Effeuille mes rêves

Like a red red rose

Je suis mentalement… mentalement jesaispasquoi.

J’ai passé ma journée à m’occuper de deux de mes amis de la fac. Ma journée, vraiment.
J’ai sacrifié la plage horaire où j’avais prévu de bosser, du coup. Et maintenant je ne me sens pas de m’y mettre. Je pourrais me forcer, je ne suis pas spécialement fatiguée ou démoralisée, mais… je n’ai pas envie de me forcer.

Je ne regrette pas de les avoir aidés, d’ailleurs je n’y étais pas obligée, je me suis proposée de bon cœur à chaque fois.
Je ne sais même pas pourquoi j’ai ouvert cet écrit, en fait. Peut-être pour chasser la culpabilité ?

J’ai un examen de cours difficile jeudi et je ne suis absolument pas prête. J’ai toute la journée de demain pour bosser mais… j’ai vraiment pris beaucoup de retard en fait avec ces histoires.

J’me sens un peu conne, à vrai dire. Bien que là encore je ne sache pas pourquoi.
C’est juste que j’ai donné du temps qui m’était très cher et très précieux mais je n’ai pas l’impression que ça ait été si utile que ça.

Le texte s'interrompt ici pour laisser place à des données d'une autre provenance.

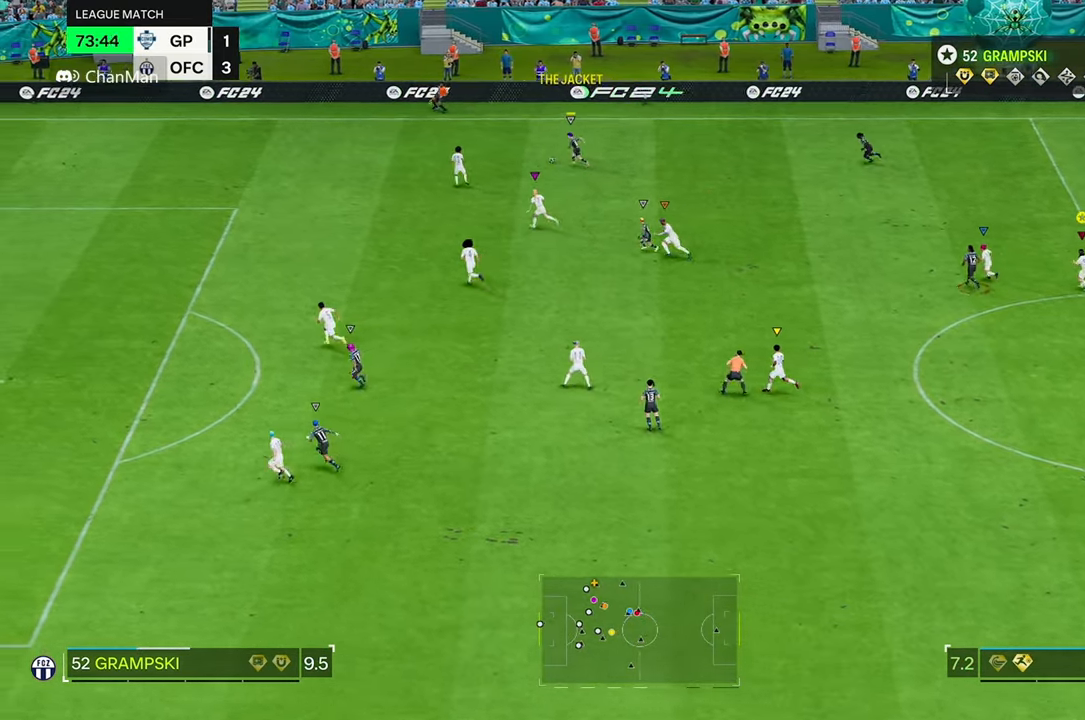
{"dt_ms": 500, "buttons": [], "left_stick": "center", "right_stick": "center", "events": []}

J’vais aller me vider la tête devant la télé. Une émission que j’apprécie, qui me détend anormalement. C’est toujours ça à prendre. Ce que j’aime bien aussi c’est qu’on en rediscute souvent avec Vanina, après voire pendant, et ça me fait beaucoup de bien. D’avoir quelqu’un avec qui je peux momentanément communiquer.

Maintenant que j’y pense… Personne ne sait ce qu’il y a dans ma tête. Ce que j’aime vraiment. Ceux qui me connaissent le plus savent par exemple que j’aime, j’adore, j’idolâtre les livres mais ça s’arrête là. Ils ne savent pas ce que je trouve dans cette passion, ce qu’ils créent dans ma tête, ce qu’ils me donnent au quotidien. Je ne peux pas en débattre avec eux.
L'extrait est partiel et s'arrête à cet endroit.